Enlèvements de Français à Madagascar: le ras-le-bol de l'ambassade

Il y a une semaine, un adolescent français a été enlevé devant son collège à Tuléar, dans le sud-ouest de Madagascar.
© Anne97432/Wikimedia

Avec la coopération des autorités malgaches, l'ambassade de France à Madagascar veut mettre un terme aux enlèvements de ses ressortissants dans le pays et affirme avoir l'intention de prendre des mesures. La communauté française est plus touchée que les autres, chaque année entre 20 et 30 Français sont enlevés. Un chiffre en constante augmentation. Dernier cas en date, il y a une semaine tout juste, un adolescent enlevé devant son collège à Tuléar. Il appartenait à la communauté karana (communauté musulmane formée par des descendants d'immigrés indo-pakistanais ) généralement visée par ces rapts. Il a été libéré vendredi dernier contre une rançon de 35 millions d'ariary (près de 11 000 euros). Neuf personnes ont été arrêtées.

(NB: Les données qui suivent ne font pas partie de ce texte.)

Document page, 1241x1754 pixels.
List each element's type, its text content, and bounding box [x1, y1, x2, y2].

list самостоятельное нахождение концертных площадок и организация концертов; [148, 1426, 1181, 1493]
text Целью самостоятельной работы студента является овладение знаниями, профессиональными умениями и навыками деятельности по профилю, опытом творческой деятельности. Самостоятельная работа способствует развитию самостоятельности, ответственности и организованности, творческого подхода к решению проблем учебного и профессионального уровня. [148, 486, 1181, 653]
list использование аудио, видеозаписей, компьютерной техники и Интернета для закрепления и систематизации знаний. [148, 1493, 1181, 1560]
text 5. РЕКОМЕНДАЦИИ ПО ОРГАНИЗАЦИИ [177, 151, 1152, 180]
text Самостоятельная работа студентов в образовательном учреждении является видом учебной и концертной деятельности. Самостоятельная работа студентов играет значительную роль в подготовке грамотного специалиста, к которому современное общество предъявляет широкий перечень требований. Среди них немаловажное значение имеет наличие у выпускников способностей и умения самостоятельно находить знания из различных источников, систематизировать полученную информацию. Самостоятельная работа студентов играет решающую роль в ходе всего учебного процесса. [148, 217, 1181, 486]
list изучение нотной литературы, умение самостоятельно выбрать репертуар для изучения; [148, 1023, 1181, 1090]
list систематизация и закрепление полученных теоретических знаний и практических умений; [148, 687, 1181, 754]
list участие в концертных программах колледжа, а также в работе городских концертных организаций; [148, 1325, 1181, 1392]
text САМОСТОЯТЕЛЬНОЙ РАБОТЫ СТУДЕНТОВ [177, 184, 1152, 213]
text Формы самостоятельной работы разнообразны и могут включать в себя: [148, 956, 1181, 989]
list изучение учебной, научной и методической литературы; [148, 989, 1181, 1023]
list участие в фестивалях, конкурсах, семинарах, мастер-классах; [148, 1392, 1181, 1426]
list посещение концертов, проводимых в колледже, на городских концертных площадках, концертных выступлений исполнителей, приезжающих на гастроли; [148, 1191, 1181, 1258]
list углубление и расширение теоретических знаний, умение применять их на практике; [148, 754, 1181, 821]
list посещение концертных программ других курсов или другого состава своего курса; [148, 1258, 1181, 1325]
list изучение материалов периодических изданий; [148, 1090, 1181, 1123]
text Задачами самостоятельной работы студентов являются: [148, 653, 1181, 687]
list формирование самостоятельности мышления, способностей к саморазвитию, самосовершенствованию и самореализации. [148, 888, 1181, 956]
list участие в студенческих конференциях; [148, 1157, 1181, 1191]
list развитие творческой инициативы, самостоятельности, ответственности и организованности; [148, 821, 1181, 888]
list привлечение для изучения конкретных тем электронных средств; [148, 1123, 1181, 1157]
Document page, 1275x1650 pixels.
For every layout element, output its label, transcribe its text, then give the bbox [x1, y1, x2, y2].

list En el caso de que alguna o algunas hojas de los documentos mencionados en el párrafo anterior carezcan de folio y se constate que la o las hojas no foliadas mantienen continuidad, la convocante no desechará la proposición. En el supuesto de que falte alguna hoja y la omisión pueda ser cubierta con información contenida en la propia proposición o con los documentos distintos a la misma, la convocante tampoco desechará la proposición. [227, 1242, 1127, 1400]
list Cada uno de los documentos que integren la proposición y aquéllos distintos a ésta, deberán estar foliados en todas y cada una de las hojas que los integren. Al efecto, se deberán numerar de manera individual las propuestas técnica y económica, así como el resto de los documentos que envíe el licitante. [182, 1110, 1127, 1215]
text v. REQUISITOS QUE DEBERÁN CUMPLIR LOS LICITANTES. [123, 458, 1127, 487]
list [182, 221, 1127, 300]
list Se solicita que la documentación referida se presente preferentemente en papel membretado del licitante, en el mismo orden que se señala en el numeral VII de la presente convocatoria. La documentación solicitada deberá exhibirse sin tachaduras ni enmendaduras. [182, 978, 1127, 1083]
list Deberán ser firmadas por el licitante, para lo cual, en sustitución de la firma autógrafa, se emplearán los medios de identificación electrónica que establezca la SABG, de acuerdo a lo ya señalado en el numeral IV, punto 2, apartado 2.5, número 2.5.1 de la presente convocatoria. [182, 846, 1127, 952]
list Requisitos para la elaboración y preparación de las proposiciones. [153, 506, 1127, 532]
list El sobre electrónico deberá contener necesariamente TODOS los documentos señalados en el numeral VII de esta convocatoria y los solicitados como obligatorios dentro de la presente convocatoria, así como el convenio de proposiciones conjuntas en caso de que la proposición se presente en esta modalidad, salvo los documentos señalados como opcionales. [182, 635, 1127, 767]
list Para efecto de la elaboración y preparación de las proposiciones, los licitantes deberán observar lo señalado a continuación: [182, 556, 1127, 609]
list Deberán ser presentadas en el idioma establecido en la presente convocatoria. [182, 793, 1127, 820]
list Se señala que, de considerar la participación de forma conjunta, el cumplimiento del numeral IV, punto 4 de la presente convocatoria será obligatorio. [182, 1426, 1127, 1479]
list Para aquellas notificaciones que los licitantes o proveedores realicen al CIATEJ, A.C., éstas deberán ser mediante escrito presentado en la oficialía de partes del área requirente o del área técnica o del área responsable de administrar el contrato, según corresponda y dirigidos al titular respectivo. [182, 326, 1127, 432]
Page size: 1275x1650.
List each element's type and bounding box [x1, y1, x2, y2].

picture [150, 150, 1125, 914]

Mais pour la France « trop de lignes rouges ont été franchies ».

S'attaquer à un mineur, c'est aller trop loin, selon l'ambassadeur de France. Pour mettre un terme aux enlèvements, François Goldblatt propose le soutien des forces françaises aux autorités malgaches. Mais pas seulement. Devant la presse, il a exhibé une liasse de documents qu'il va communiquer à la justice.

« Cette distribution commencera aujourd’hui [hier, lundi, NDLR] auprès des autorités, a-t-il annoncé. Nous avons un certain nombre d’indices, de noms, de fonctions, de photographies, de numéros de téléphone patiemment réunis ces dernières années par l’ambassade de France à l’issue de chaque enlèvement. »

Ces documents concernent un nombre à deux chiffres d'hommes et de femmes, a-t-il précisé. Par ailleurs, il affirme que la justice française sera systématiquement saisie en cas de nouvel enlèvement. La peine prévue par le code pénal français, qui s'applique en l'occurrence, est comprise entre 20 ans de réclusion criminelle et la perpétuité.

Un système d'appel à témoin envisagé

Enfin, un dispositif d'appel à témoin avec diffusion de photos de la victime est envisagé : « Un dispositif auquel nous trouverons une appellation, peut-être "stop enlèvement", qui s’inspirera du dispositif "alerte enlèvement" qui est en vigueur en France depuis quelques années. »

Malgré ces mesures, l'ambassadeur estime qu'aucune mise en garde supplémentaire n'a besoin d'être donnée aux voyageurs français autres que celles déjà émises par le site du ministère des Affaires étrangères.